Do you ever find yourself envious of the way entomologists look at insects? The way one of them might look at a horned dung beetle and ask: How are these needle-thin legs able to lift more than 1,141 times their own weight? Kafka wanted someone to look at him like that — with wonder, with love. But the people he met merely wanted to know why: “Why are you spending the night burying all this dung?” Of course, love changes everything. Instead of stomping on the bug, instead of reaching for insecticide, you raise it to the light.

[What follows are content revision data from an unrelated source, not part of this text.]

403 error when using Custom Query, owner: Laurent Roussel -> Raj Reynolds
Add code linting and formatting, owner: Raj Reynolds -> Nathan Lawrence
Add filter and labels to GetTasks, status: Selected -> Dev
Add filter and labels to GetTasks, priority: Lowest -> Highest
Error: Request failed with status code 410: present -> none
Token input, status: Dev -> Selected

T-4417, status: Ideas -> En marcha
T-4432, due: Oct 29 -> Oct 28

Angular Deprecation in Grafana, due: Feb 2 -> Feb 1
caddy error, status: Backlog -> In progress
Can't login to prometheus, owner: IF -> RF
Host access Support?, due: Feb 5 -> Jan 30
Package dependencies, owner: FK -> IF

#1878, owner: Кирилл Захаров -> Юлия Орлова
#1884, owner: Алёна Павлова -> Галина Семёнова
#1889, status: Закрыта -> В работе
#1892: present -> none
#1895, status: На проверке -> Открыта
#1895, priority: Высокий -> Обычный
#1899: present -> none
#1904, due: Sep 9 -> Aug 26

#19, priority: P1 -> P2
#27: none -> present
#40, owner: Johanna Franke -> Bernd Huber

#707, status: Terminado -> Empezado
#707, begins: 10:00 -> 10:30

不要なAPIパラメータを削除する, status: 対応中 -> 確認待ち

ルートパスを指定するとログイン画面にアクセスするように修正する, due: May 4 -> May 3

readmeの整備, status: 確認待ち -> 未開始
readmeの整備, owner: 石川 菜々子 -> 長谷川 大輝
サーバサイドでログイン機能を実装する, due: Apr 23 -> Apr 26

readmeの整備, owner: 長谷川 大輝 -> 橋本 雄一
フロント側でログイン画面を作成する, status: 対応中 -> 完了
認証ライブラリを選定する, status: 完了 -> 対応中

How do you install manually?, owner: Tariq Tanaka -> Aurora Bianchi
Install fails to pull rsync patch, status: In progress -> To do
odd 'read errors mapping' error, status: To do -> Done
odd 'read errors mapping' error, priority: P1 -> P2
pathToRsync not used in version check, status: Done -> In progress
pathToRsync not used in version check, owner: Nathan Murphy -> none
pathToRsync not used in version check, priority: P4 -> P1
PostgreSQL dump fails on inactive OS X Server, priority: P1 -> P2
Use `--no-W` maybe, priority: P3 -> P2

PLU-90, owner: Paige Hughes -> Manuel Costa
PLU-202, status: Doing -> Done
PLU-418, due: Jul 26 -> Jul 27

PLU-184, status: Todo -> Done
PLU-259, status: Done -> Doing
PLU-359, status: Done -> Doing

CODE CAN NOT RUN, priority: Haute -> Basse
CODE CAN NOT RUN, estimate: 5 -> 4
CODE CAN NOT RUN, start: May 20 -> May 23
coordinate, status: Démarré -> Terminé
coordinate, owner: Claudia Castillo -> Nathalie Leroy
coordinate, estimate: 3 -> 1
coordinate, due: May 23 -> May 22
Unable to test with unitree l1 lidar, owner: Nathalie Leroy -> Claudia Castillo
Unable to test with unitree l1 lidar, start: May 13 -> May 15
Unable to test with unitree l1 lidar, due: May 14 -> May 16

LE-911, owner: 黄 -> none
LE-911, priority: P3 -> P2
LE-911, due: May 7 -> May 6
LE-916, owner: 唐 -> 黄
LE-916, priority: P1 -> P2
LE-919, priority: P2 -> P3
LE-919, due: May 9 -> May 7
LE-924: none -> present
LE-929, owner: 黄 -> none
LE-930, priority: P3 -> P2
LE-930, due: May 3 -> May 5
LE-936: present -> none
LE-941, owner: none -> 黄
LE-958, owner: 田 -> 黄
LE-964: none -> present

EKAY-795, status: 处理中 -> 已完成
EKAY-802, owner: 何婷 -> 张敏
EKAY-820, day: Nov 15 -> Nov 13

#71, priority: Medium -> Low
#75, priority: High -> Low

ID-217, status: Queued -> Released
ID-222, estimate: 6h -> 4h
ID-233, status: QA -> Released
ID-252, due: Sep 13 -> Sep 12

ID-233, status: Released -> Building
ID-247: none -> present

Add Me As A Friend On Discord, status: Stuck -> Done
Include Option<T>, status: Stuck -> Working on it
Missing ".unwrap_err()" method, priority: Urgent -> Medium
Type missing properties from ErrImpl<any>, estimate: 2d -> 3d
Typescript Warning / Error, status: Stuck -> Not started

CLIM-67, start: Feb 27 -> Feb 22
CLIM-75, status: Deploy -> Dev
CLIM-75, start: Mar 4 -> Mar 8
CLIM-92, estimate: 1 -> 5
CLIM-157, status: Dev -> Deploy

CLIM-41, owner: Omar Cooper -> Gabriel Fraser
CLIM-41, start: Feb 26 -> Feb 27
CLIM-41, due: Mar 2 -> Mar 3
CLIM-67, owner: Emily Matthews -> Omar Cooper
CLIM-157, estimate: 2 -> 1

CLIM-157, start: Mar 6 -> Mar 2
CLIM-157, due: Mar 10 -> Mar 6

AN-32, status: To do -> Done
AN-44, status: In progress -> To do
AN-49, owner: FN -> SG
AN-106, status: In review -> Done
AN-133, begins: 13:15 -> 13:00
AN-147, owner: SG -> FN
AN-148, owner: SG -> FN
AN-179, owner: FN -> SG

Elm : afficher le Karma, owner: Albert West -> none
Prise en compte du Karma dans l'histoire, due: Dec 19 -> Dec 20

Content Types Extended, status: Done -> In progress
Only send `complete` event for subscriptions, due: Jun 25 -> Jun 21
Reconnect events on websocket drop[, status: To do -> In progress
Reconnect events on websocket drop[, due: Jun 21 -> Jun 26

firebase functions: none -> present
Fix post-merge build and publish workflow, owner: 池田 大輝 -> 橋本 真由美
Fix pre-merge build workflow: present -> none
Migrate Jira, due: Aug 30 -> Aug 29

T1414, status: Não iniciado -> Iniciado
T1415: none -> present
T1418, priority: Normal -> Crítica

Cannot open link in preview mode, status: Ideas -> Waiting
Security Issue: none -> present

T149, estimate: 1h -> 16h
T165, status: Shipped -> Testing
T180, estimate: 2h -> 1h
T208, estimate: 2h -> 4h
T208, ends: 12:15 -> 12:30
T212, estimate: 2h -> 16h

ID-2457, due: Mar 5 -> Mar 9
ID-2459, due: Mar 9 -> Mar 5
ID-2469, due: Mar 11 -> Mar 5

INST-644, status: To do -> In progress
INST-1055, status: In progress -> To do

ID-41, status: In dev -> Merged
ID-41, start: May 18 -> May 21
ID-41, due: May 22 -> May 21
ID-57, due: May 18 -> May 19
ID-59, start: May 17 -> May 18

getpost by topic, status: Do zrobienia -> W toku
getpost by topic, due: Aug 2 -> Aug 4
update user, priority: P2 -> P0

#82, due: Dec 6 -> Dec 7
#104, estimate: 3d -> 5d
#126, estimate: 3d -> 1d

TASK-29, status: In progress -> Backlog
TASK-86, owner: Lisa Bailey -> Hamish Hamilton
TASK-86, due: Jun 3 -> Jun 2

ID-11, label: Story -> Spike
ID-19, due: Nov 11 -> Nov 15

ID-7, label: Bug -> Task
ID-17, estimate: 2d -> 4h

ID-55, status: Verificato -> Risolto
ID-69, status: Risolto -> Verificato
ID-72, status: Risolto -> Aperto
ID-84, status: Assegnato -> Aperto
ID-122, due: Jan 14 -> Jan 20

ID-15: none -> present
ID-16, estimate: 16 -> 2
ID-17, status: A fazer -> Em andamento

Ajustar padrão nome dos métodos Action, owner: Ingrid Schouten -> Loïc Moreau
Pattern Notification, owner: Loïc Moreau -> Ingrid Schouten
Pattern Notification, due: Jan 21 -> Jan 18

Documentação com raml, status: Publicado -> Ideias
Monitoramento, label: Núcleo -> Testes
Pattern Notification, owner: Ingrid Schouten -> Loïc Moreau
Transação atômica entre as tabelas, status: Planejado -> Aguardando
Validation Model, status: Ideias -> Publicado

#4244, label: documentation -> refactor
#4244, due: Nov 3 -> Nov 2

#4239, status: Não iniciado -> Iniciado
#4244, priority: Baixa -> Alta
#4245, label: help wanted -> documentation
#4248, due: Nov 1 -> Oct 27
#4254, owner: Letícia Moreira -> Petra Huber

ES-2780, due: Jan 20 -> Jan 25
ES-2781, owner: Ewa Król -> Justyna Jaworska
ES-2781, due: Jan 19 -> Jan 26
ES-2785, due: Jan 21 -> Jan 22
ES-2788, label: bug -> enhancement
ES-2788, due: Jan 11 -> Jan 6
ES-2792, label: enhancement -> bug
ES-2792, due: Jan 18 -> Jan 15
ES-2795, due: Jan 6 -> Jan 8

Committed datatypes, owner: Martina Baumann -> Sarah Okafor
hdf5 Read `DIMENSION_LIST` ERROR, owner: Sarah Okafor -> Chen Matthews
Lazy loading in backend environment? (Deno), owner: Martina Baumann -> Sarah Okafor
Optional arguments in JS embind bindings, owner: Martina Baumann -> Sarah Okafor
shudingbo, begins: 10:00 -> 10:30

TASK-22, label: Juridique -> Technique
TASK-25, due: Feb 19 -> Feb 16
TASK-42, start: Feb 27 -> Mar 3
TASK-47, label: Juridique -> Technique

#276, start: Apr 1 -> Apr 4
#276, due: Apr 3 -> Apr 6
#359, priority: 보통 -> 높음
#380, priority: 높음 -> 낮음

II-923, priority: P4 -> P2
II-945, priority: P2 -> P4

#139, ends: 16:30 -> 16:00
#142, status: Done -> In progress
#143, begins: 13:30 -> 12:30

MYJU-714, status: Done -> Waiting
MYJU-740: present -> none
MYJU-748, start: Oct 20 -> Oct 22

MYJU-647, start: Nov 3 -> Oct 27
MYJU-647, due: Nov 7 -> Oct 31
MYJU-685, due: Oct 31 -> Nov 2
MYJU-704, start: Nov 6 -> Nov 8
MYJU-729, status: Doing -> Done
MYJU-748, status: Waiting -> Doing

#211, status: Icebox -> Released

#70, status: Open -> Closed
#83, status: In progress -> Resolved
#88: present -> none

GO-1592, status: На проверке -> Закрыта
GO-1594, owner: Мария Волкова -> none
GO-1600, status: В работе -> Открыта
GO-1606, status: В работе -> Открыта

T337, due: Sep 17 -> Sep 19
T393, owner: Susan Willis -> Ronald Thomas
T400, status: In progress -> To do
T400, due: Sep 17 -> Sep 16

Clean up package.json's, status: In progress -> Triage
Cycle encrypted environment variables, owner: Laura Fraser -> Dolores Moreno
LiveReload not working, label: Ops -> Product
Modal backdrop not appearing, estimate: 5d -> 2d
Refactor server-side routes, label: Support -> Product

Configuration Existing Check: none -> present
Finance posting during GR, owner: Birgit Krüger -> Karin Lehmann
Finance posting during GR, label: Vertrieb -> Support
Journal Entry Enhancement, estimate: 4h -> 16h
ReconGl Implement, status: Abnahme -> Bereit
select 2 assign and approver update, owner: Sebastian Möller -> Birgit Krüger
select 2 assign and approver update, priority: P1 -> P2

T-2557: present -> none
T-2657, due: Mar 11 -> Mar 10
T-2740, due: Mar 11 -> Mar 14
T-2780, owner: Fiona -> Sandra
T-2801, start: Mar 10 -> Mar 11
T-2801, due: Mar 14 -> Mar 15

Recently, I’ve been looking back at the year I spent trying to begin a dissertation in a literature department in which all four of the professors taught Walter Benjamin. Now that I think of it, Benjamin was a more useful figure than Kafka in a graduate department in which most of us knew we would never become professors ourselves, as there would not be enough jobs for us by the time we finished our PhDs. Benjamin was the perfect saint for our chapel: a brilliant loner who spent almost a decade doing doctoral and postdoctoral research, never quite managing to secure a teaching position for himself, but whose obscure work is now liturgy for all the humanities. His is the kind of Pyrrhic victory we all fantasize about.
After trying to find a subject for my thesis for an entire year, I finally realized that I could not formulate a statement of the problem it was meant to solve. It’s as if I had heard the head of the department yell: “There’s a fugitive on the run,” and had started running without any facts at my disposal. At least now I have a sense of what the problem might be. We are the ones running away from our origins. We tell a story in which there would have been a first creation, a “savage” one, that took place in Africa, in which dark-skinned female humans, evolved from a subset of primates, pushed children out of the darkness of their vaginas after carrying them inside their bodies for nine months. This first creation has nothing to do with us. We come from a second creation, a philosophical one, in which the great white father gives birth to man first and to woman, that subaltern, second. The anthropologist Alan Dundes, borrowing from Carl Jung, points out that male myths of creation in which “the first people were made from excrement, potter’s earth and clay” are actually a return to an older primitive swamp, since they are really exploring “the creative power of the anus.” Choose your own birth adventure: either you come out of a dark vagina or an iridescent anus. Taking over for Spinoza, the receding figure who is always with us, Kafka laughs at the childishness of a second creation story. In his work, the animal speaks while the human is, ultimately, struck dumb by anal bureaucracies of his own making. Legal fictions estrange humans from each other and create, in the most sensitive souls, fissures that never heal.